I spend so much time keeping a checklist, doing things on it, crossing things off, working to get to the elusive end of it. But the illusion of a checklist is the idea that you could ever reach the end of it. There will always be more tasks to do, meetings to plan, and problems to solve.

And when you're tired of fighting
Chained by your control
There's freedom in surrender
Lay it down and let it go

I spend so much time trying to control what I can't (everything), and that's exhausting. And then I break, which frustrates me because then I've lost control of myself, which feels like the thing I should definitely be able to control.

So when you're on your knees and answers seem so far away
You're not alone, stop holding on and just be held
Your worlds not falling apart, its falling into place
I'm on the throne, stop holding on and just be held

It's really incredibly difficult for me to break down. I don't cry often, I rarely cry hard, and I struggle to sit with negative feelings and be okay with just feeling for the moment. I try to rationalize sad and stressed feelings away or ignore them entirely. That's a strategy that has worked decently...until recently. Good friends have slowly but surely worn down the lies and are starting to finally break into my stubborn mind, slowly reassuring me that it's okay to have rough days, to have dislikes, to not feel 100% awesome or even look the part, to cry. It's okay.
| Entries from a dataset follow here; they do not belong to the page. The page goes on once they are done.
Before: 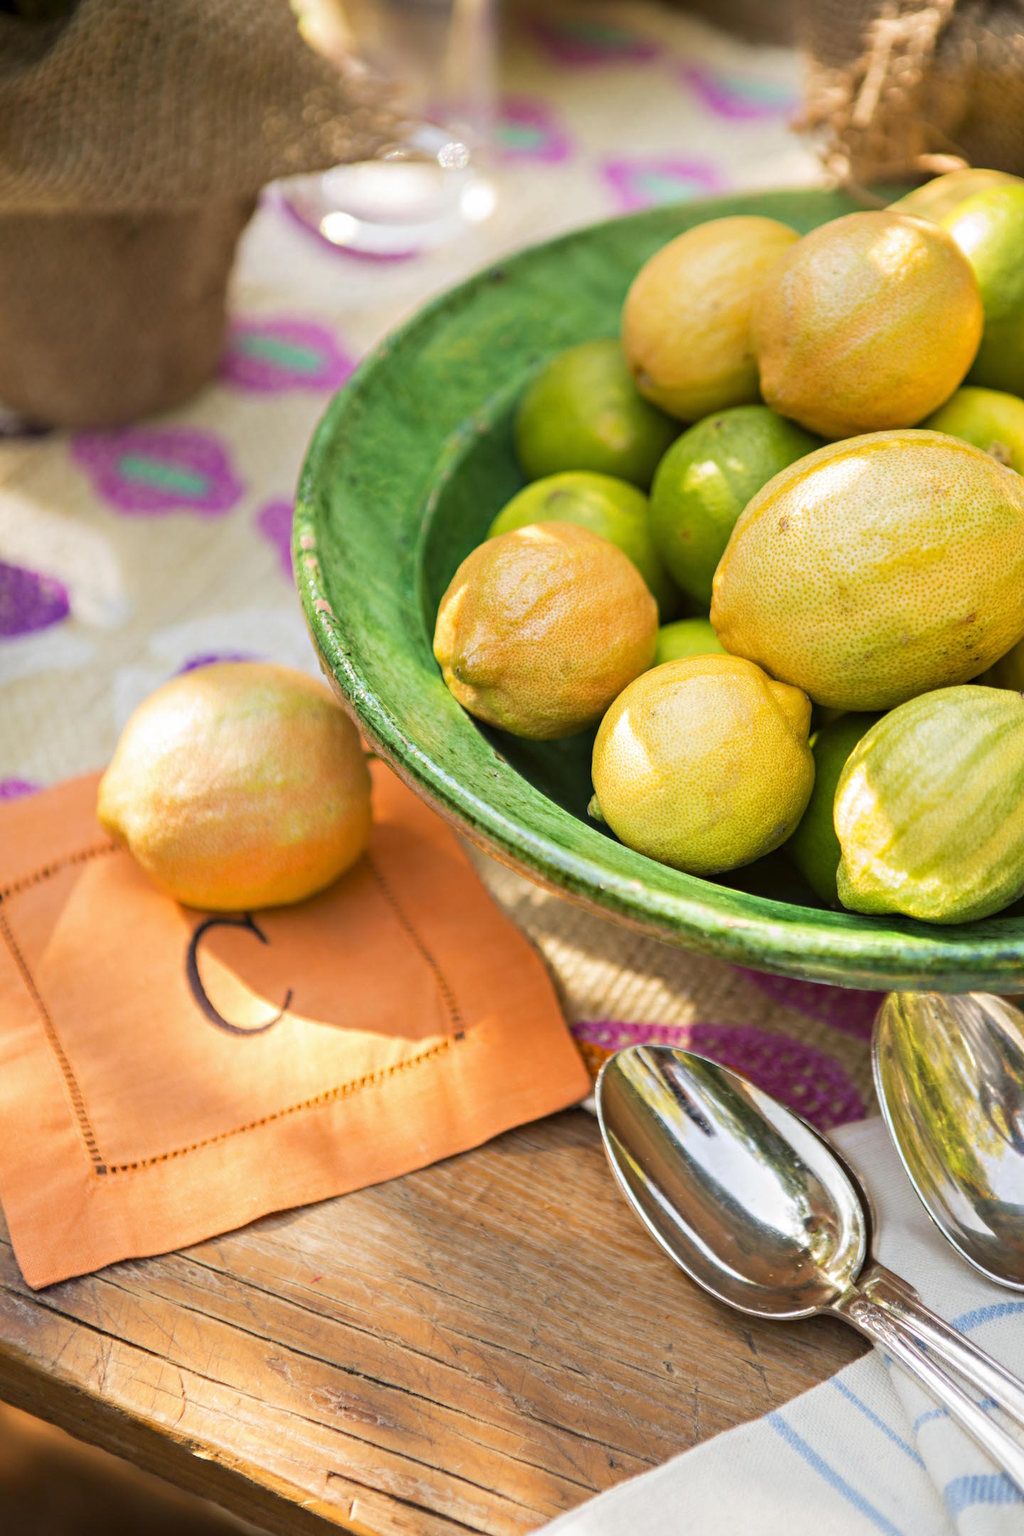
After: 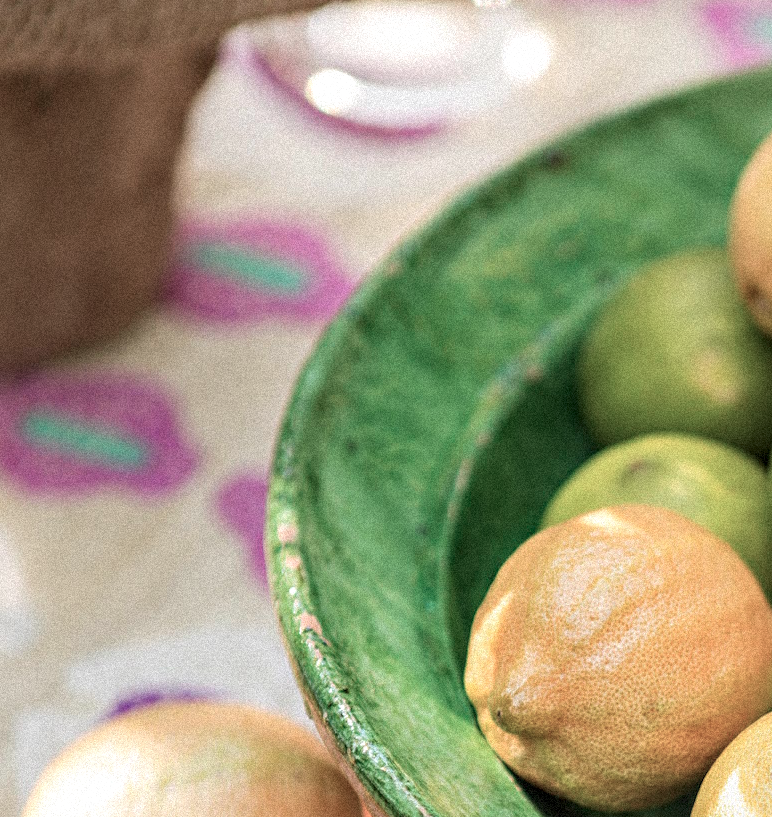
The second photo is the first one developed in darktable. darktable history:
crop: left 10.121%, top 10.631%, right 36.218%, bottom 51.526%
grain: strength 35%, mid-tones bias 0%
color balance: input saturation 100.43%, contrast fulcrum 14.22%, output saturation 70.41%
local contrast: on, module defaults
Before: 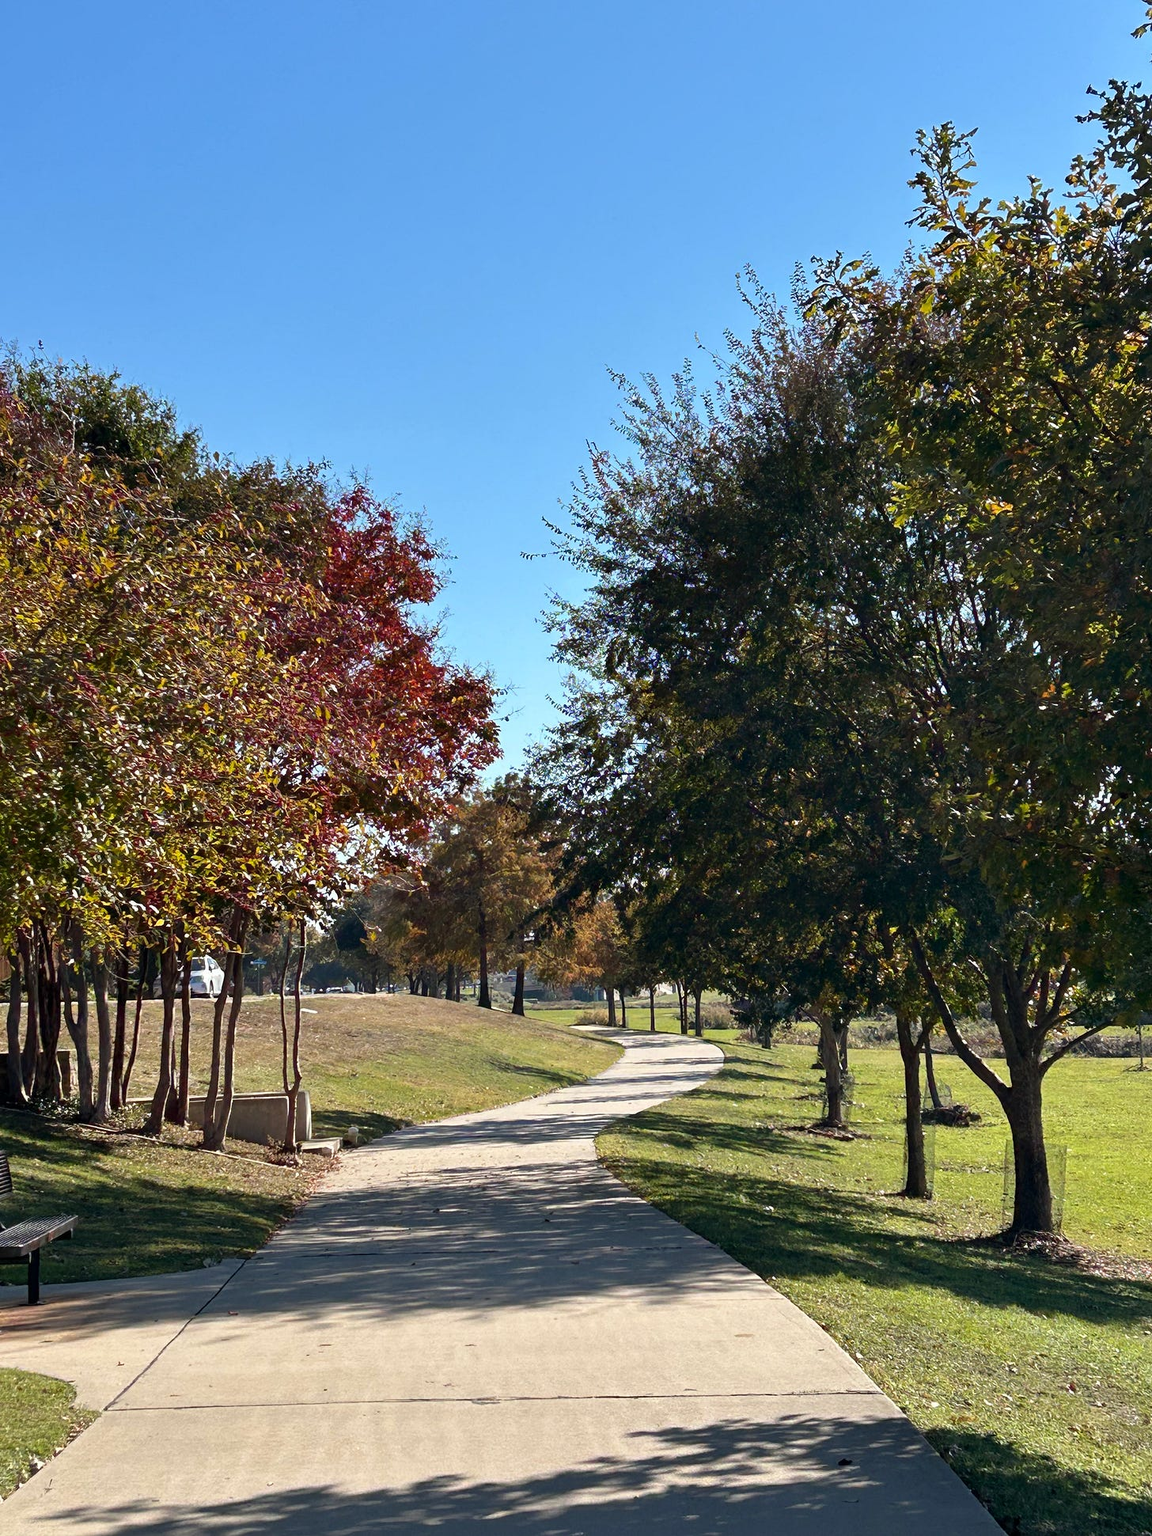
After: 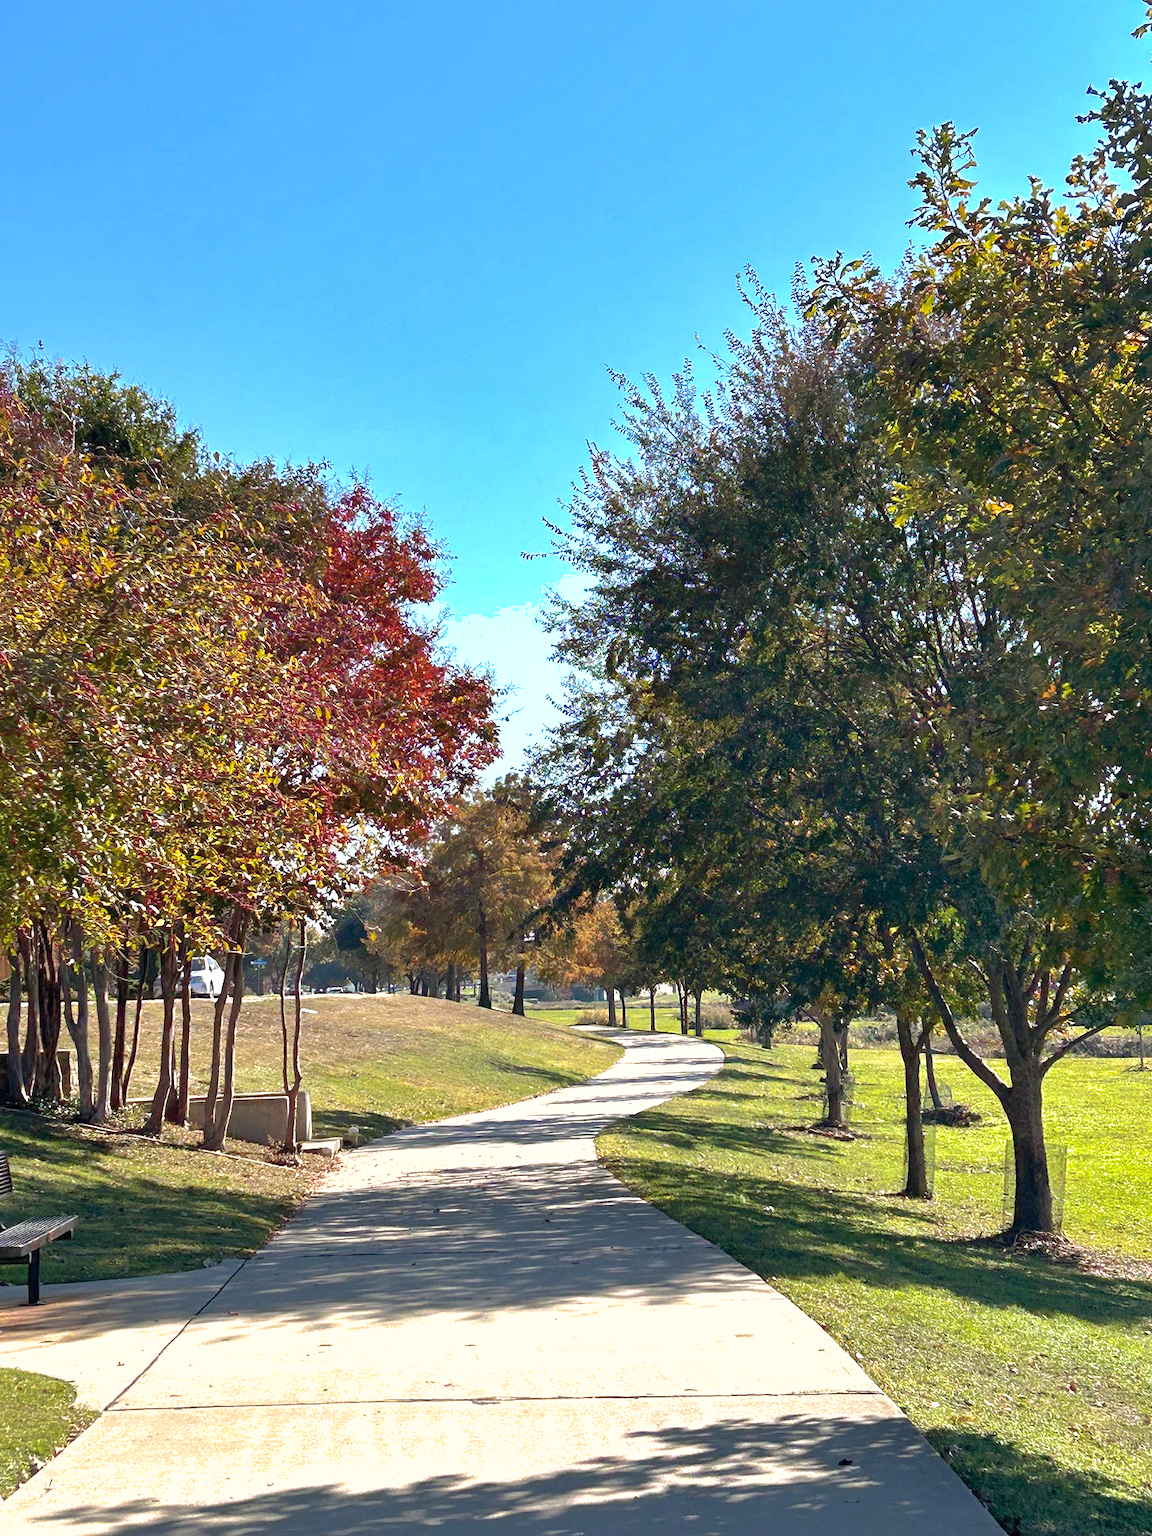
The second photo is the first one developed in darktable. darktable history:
exposure: black level correction 0, exposure 0.699 EV, compensate highlight preservation false
shadows and highlights: on, module defaults
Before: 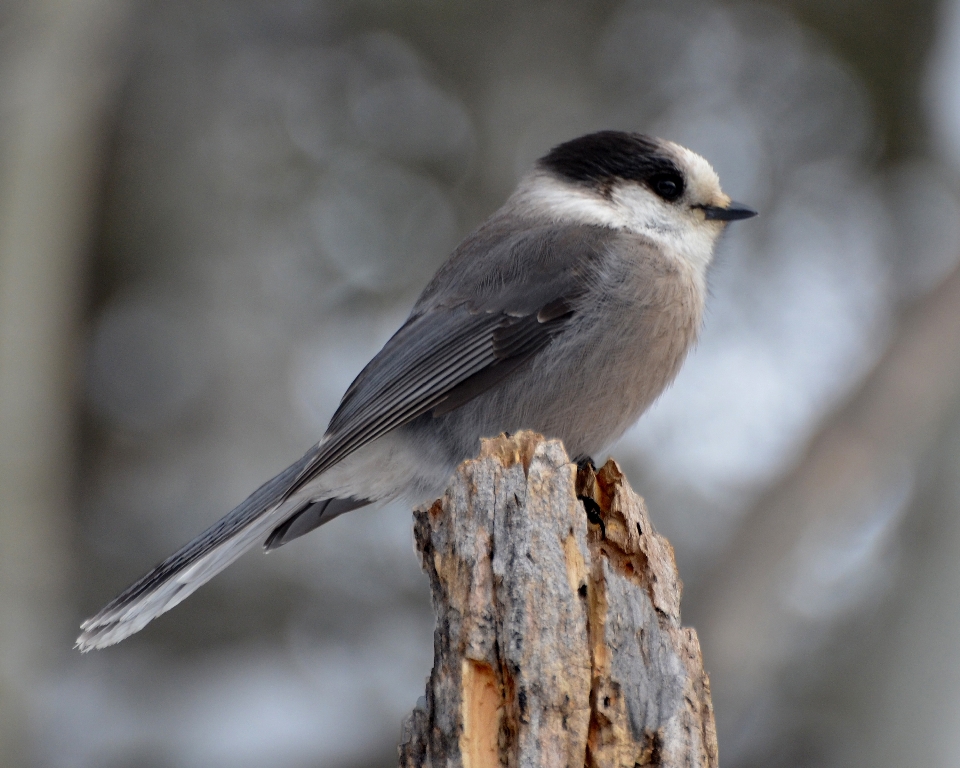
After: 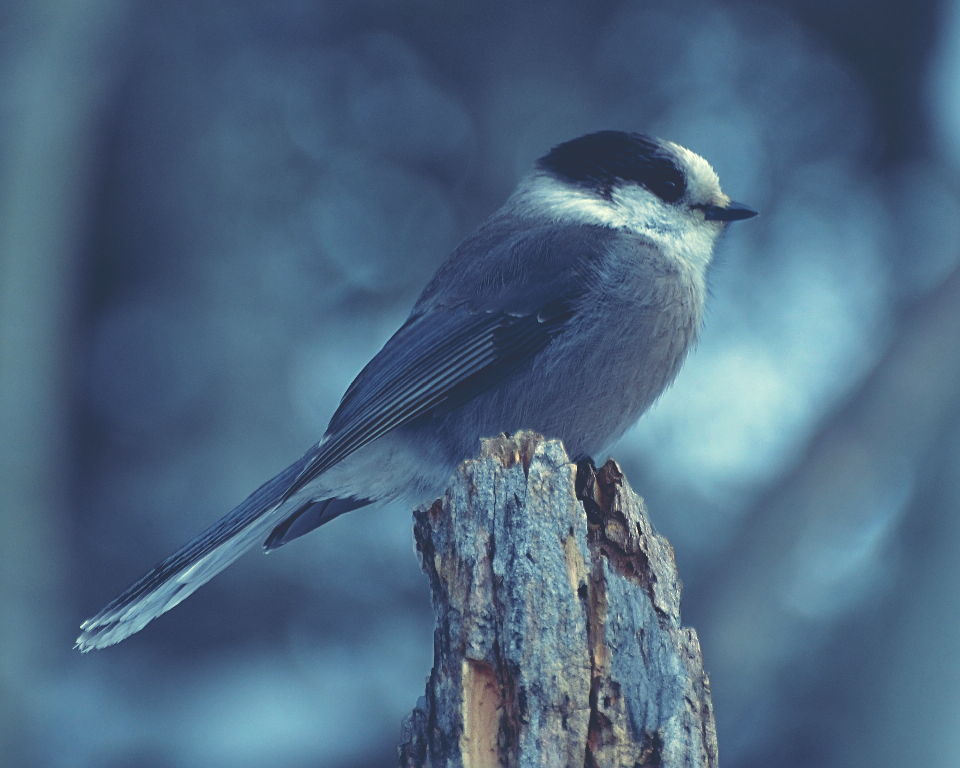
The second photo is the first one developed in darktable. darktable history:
rgb curve: curves: ch0 [(0, 0.186) (0.314, 0.284) (0.576, 0.466) (0.805, 0.691) (0.936, 0.886)]; ch1 [(0, 0.186) (0.314, 0.284) (0.581, 0.534) (0.771, 0.746) (0.936, 0.958)]; ch2 [(0, 0.216) (0.275, 0.39) (1, 1)], mode RGB, independent channels, compensate middle gray true, preserve colors none
sharpen: on, module defaults
color balance: lift [1.005, 0.99, 1.007, 1.01], gamma [1, 0.979, 1.011, 1.021], gain [0.923, 1.098, 1.025, 0.902], input saturation 90.45%, contrast 7.73%, output saturation 105.91%
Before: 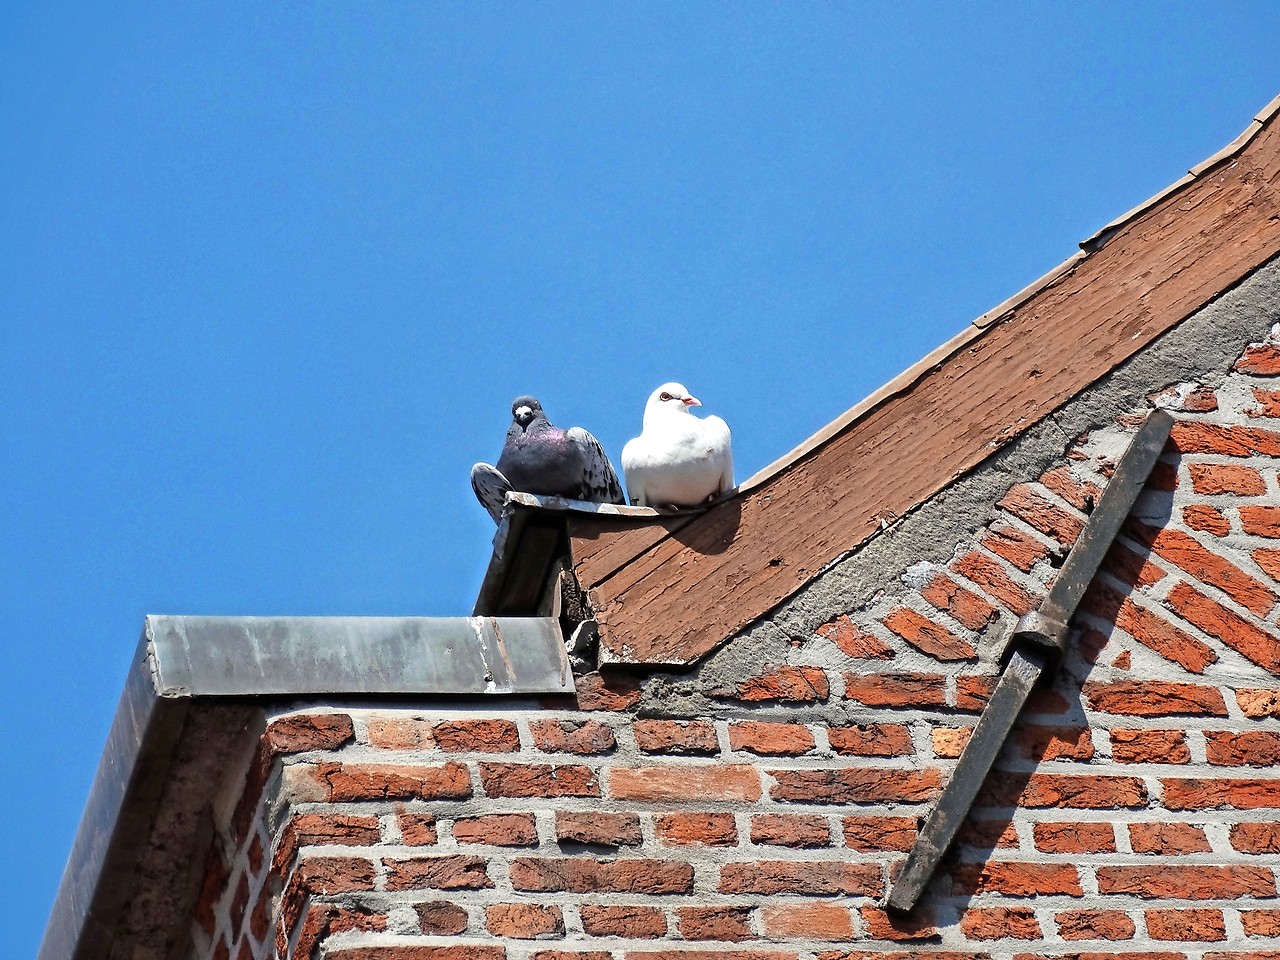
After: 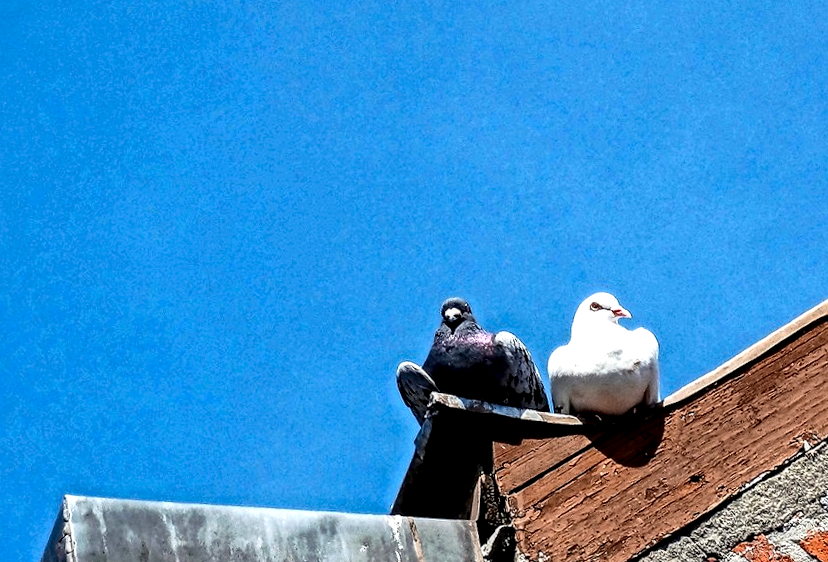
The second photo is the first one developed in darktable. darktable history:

It's integral to the human experience.

My dear cat, dog, and grandma dying in the past 9 months have shown me so much about grief and processing that in more healthy ways. Through the insanity of my schedule in the past year and a half, I am slowly but surely starting to understand how God can be a rock in the everyday. It's a slow refining process.

If your eyes are on the storm
You'll wonder if I love you still
But if your eyes are on the cross
You'll know I always have and I always will
Just Be Held, Casting Crowns.

It's true that this is a matter of perspective. The more I focus on the problems in my life, even if I am saying, "Daddy, look at these problems, fix them!", the more my problems become the center of my life. But when I spend my time looking to Him first, saying, "Daddy, you are awesome, and I know you won't let go of me, and I trust that you love me best",  the more I understand that it's gonna be alright. Maybe not my ideal version of "alright," but His, which is better anyways.

Because your steadfast love is better than life,
my lips will praise you.
Psalm 63:3

He's so good. Love better than life? That's a tough thing to fathom, really. Just sit with that for a while. Sit with the one who can put a leash on the Leviathan and play with it as a pet (Job 41:1) for a while.